Sen. Marco Rubio opened his recent USA Today opinion piece, We should choose adaptive solutions, with a line that should set off alarm bells for homeowners and homebuyers: “I can tell you Florida will be forced to continue making adjustments in the coming decades because of the changing climate,” Rubio writes. “Trend lines suggest sunny-day flooding will become increasingly common as local sea levels rise from a variety of causes. As a result, some researchers predict that the 30-year mortgage will die out in low-lying parts of our state.”
Let’s reread that last line: “Some researchers predict that the 30-year mortgage will die out in low-lying parts of our state.”
Beyond apple pie and fireworks on the Fourth of July, not much is more emblematic of the American Dream than home ownership.
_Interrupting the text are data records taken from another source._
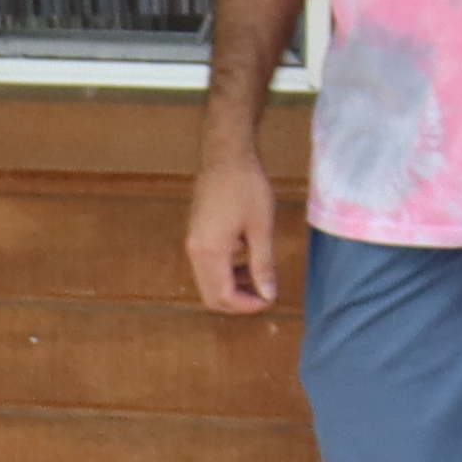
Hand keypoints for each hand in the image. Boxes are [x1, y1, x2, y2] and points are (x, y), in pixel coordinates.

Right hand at [183, 151, 286, 313]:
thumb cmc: (246, 186)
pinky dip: (225, 270)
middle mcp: (195, 251)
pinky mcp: (196, 233)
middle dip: (237, 301)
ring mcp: (193, 241)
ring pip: (208, 281)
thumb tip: (268, 294)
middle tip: (263, 294)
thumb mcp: (261, 228)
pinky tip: (246, 254)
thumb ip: (263, 265)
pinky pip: (206, 264)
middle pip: (211, 296)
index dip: (247, 306)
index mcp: (210, 252)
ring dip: (231, 286)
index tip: (268, 300)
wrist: (227, 155)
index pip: (223, 297)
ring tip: (257, 276)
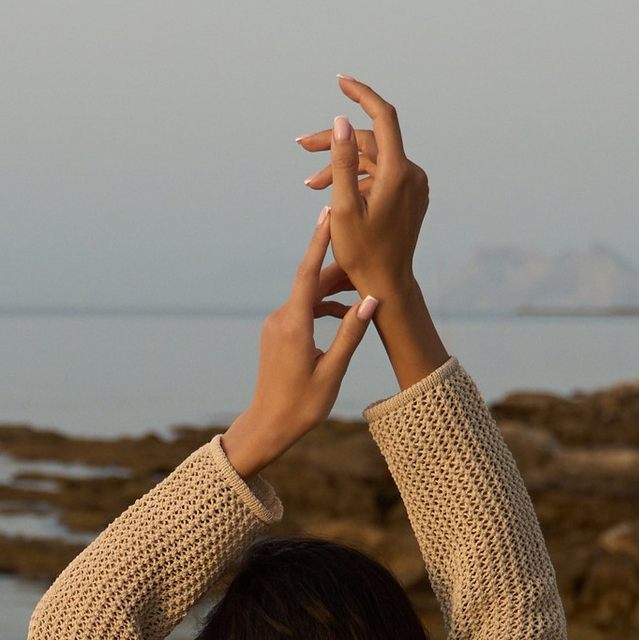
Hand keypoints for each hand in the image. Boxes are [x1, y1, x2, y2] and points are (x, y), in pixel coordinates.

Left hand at [221, 218, 380, 479]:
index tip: (328, 214)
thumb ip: (350, 333)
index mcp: (293, 325)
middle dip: (339, 269)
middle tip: (367, 258)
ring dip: (334, 291)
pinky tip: (344, 314)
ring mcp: (277, 325)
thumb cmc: (301, 405)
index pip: (308, 273)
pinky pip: (302, 309)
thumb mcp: (332, 371)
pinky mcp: (278, 333)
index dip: (319, 242)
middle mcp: (281, 318)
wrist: (268, 425)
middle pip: (312, 282)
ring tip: (363, 288)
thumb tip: (371, 301)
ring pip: (308, 296)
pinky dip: (323, 307)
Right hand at [300, 78, 446, 388]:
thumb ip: (342, 162)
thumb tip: (342, 122)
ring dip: (340, 166)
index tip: (340, 81)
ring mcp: (413, 185)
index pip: (383, 117)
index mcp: (398, 173)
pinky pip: (381, 175)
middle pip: (369, 141)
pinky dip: (356, 178)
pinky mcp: (410, 195)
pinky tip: (332, 192)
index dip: (361, 95)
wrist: (388, 286)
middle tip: (300, 146)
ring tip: (309, 182)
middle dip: (335, 142)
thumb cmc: (362, 254)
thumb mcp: (344, 208)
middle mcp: (412, 173)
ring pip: (372, 159)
From lawmakers to community thought leaders to those skimping and saving for a place to call their own, everyone should take note of the Woods Hole Research Institute’s warning that, “Once insurers become too anxious to insure homes in Florida based on a 1 in 20 chance of paying out on a climate event, then the lenders will pull out of the market all together.”
The idea that 30-year mortgage instruments would not be available in some parts of Florida leaves us in the “eco-right” scratching our heads, especially given the wake-up call of the Green New Deal, which shook many in the GOP out of their climate stupor. Conservatives can lead the country to climate-change solutions based on our principles. But we have to retire the old talking points and get real about pushing solutions beyond optimistic promises of adaptation. Seawalls, traffic circles and solar panels are great and necessary tools in the fight, but they aren’t a complete answer to this global threat. Only an accountable free market can unleash the full power of innovation.
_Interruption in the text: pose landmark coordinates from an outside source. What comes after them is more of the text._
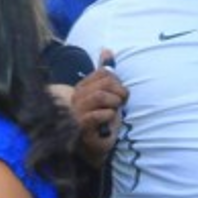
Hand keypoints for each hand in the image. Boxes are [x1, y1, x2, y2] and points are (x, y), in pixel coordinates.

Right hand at [71, 49, 127, 165]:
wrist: (97, 147)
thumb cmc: (102, 120)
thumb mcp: (106, 94)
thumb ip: (105, 73)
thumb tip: (107, 50)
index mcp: (82, 87)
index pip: (104, 73)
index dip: (117, 82)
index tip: (120, 93)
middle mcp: (76, 97)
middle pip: (104, 84)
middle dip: (119, 92)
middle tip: (121, 103)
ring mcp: (76, 111)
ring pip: (100, 96)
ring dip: (114, 104)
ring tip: (114, 112)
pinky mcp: (80, 126)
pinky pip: (100, 114)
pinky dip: (109, 116)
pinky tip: (108, 122)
One can fairly assume that in Florida, Rubio would receive kudos for taking a strong climate leadership role. Just look at the reception Gov. Ron DeSantis got when appointing the state’s first-ever chief resilience officer. Add to that the tireless efforts of Rep. Francis Rooney to spark momentum for a carbon tax. Several members of the Florida delegation sit on the House Climate Solutions Caucus. Rep. Carlos Curbelo lost re-election not because he didn’t do enough on climate change but because party leadership didn’t let him do more.
Increasingly, conservative members of “Gen Z” — post-millennials — join millennials in overwhelmingly accepting the science of climate change and wanting to take action. Mind you, these young adults have never experienced a cooler-than-average month in their lives. To them, climate change isn’t just a political wedge; it’s a high priority value that demands a solution. And if they’re conservative young adults, they want a solution without grandiose economy shifting, government growing initiatives.
Rubio counsels against a “regressive overreaction,” and surely we want to avoid regression. But vetted economic solutions to climate change — such as the revenue-neutral, border adjustable carbon tax favored by most economists — is completely consistent with bedrock conservative principles and reliance on markets for innovation.
Let’s rise to the challenge with solutions that match the scale of the problem. Let’s not shy away from what’s bold and what’s hard, but lean into our exceptionalism. Let’s preserve the heart of the American Dream, the one that literally houses our hopes for the future.
Bob Inglis, a Republican, represented Greenville-Spartanburg, South Carolina, in the U.S. House from 1993-1999 and 2005-2011. He now works to advance free enterprise solutions to climate change at republicEn.org.